Evaluating the gradient,

$$\begin{array}{rl} \nabla f (x_{k+1}) &= Q x_{k+1} - r\\\\ &= Q (I_n - \alpha Q) x_k + \alpha Q r - r\\\\ &= (I_n - \alpha Q) (Q x_k - r)\\\\ &= (I_n - \alpha Q) \nabla f (x_k)\end{array}$$

Thus,

$$\|\nabla f (x_{k+1})\|_2 \leq \|I_n - \alpha Q\|_2 \|\nabla f (x_k)\|_2$$

If $0 < \alpha < \alpha_{\max}$, then $|1 - \alpha \lambda_i (Q)| < 1$ and $\|I_n - \alpha Q\|_2 < 1$. Thus, if we have convergence, then the $2$-norm of the gradient contracts with each iteration

$$\|\nabla f (x_{k+1})\|_2 < \|\nabla f (x_k)\|_2$$

0
On

@Rodrigo de Acevedo's answer only covers the (convex) quadratic case, but it generalizes:

If $f$ is convex and $C^2$, yes the gradient norm decreases if the stepsize if strictly less than $2/L$, where $L$ is the Lipschitz constant of $\nabla f$ (and because here we are in the twice differentiable case, we have $\nabla^2 f(x) \preceq L \, \mathrm{Id}$ for all $x$.

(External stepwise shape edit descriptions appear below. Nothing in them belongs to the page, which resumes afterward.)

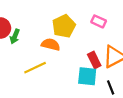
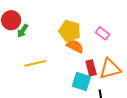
yellow pentagon: (64, 26) -> (70, 31), turned 30
orange semicircle: (51, 44) -> (75, 46), moved

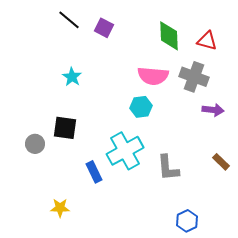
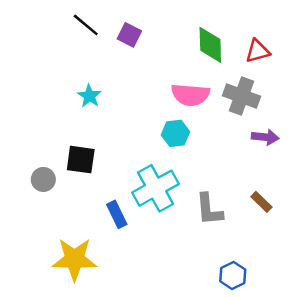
red triangle: (207, 41) -> (258, 51), turned -30
brown rectangle: (221, 162) -> (261, 202), moved
yellow star: (60, 208) -> (74, 259), size x1.8

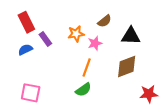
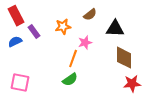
pink star: (95, 43) -> (85, 43), moved
brown diamond: (127, 66) -> (124, 58), moved, turned -70

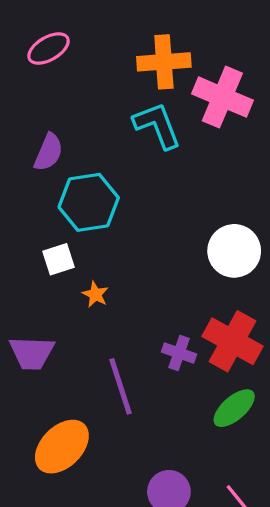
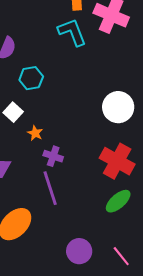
cyan hexagon: (89, 202) -> (31, 78), size x0.7
white square: (59, 259) -> (13, 112), turned -30
purple cross: (179, 353) -> (53, 156), moved

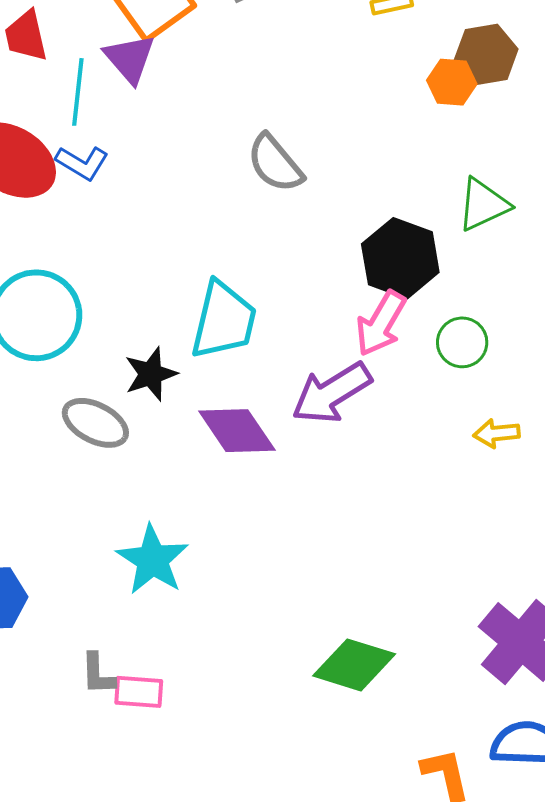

By Taylor's formula applied to $\nabla f$ there exists $z \in [x_k, x_{k+1}]$ such that, with $H = \nabla^2 f(z)$, \begin{equation} \nabla f(x_{k+1}) - \nabla f(x_k) = H(x_{k+1} - x_k) \end{equation} Write $s = x_{k+1} - x_k$, then: \begin{align} \Vert {g_{k+1}} Vert ^2 - \Vert {g_k} \Vert^2 &= \langle Hs, Hs + 2 g_k \rangle \\ &= \langle Hs, Hs - \frac{2}{\eta} s \rangle \\ &= s^\top H^2 s - \frac{2}{\eta} s^\top H s \\ \end{align} Introduce $u = H^{1/2}s$ (need convexity here, because if $H$ is not PSD you can't take its square root!), you end up with $u^\top H u - \frac{2}{\eta} \Vert{u}Vert^2$ which is negative for $0 < \eta < 2 / L$.